Before addressing the “critical comments”, Dr. König emphasized that Solvency II as a principles-based regulatory regime, being founded on market-consistent valuation, is the right approach to be adapted. It is by far superior to the present Solvency I rules book.
However, the implementation of Solvency II has been repeatedly delayed. Dr. König said that it might not be before 2016 that Solvency II will be introduced. However, she indicated that parts of the book can be carried out in advance. In particular she suggests that the “Own Risk Solvency Assessment” (ORSA), which is the core of the second pillar of Solvency II, could become mandatory even before the official introduction of Solvency II. This would allow for a smooth phasing-in, rather than a big-bang-introduction.

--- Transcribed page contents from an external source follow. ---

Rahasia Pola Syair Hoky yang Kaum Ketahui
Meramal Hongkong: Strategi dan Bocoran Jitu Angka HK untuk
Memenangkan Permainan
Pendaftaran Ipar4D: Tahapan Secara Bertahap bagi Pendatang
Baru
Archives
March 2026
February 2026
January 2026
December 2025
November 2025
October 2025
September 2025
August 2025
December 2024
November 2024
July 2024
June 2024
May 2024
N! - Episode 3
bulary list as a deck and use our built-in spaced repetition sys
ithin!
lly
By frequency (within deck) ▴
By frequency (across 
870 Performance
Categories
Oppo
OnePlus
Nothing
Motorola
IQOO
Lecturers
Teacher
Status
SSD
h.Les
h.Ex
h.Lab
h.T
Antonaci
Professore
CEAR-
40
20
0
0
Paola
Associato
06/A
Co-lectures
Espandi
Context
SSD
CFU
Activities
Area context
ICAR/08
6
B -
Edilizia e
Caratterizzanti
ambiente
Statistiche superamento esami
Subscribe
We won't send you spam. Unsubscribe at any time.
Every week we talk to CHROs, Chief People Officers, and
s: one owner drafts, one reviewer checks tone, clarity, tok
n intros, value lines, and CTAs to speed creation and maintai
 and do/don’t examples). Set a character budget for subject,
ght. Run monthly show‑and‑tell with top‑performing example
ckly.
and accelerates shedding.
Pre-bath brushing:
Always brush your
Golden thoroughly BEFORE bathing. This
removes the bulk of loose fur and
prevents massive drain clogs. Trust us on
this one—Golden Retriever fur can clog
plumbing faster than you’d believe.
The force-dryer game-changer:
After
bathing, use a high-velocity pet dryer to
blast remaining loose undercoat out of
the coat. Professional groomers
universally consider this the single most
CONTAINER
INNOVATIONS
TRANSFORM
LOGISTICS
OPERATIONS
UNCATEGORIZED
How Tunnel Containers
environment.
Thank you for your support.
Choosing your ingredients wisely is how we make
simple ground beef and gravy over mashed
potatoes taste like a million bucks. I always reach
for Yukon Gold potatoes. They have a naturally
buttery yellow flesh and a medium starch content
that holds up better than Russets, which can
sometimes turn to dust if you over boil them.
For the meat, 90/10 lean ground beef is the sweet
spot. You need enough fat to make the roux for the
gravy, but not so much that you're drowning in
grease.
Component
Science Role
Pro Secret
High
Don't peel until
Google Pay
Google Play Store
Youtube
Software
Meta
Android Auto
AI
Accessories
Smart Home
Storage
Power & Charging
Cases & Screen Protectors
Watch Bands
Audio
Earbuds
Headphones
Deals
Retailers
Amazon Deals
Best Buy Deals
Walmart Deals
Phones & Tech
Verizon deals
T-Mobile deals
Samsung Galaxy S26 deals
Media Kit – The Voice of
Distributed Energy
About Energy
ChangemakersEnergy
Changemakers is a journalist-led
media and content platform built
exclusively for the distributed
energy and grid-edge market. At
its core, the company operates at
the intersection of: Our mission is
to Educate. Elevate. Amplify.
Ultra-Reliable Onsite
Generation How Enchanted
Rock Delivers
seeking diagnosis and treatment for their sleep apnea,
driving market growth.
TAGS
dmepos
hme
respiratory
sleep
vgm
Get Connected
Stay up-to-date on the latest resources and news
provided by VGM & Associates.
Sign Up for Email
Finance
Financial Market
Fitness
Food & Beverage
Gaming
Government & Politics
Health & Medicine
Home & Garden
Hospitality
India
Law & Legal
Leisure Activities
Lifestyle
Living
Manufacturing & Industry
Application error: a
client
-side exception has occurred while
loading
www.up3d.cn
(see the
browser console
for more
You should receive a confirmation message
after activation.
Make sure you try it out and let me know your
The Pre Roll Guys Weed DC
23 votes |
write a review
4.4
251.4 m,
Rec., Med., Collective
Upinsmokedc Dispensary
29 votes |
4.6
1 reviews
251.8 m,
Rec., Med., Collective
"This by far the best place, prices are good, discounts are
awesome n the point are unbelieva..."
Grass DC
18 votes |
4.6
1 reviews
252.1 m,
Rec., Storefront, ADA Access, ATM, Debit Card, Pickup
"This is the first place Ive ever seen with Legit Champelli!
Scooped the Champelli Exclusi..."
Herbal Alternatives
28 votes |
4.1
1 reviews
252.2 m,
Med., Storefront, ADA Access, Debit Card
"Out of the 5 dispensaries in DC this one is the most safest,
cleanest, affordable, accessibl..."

Another important issue which Dr. König raised is that certain “backstops” may become necessary in addition to the principle-based rules of Solvency II. She explained that such “backstops” could be some few, but strict strategic rules which would help supervisors to control risks more easily. For example, such a “backstop” could be a simple equity capital to premium income-ratio that must be maintained (similar to present Solvency I-capital requirements).
Regarding the previous quantitative impact studies of Solvency II, she remarked that their problem was that they all referred to different stages of the Solvency II development. What is needed are consecutive impact studies based on the same defined Solvency II-standard. The time until Solvency II will be introduced can be gainfully spent on carrying out such studies. They can help to obtain information on how well the insurance industry is prepared for the new regulation. In addition, supervisors can use these studies as a toolbox to help draw their conclusions.
In her talk, Dr. König also addressed the issue of long-term-guarantees in the prevailing low-interest-rate phase. The currently discussed “matching adjustment”, which allows for higher interest rates for discounting illiquid liabilities in the Solvency II-balance sheet, is a first important step for the life insurance industry to cope with the low interest rate problem. As for the “countercyclical premium”, Dr. König sees a difficulty in the fact that for its introduction EIOPA would first have to proclaim a “crisis time” which could send a detrimental signal to the markets. She said that adjusting the measurement of risks would, of course, not change the real-world environment for the industry.
With regard to the industry, Dr. König emphasized the importance of a well-functioning enterprise risk management and of internal control measures. Companies should not hesitate to set up a multi-year forward projection on their solvency situation. Based on that they could make strategic decisions on their equity capital endowment before the Solvency II rules come into force.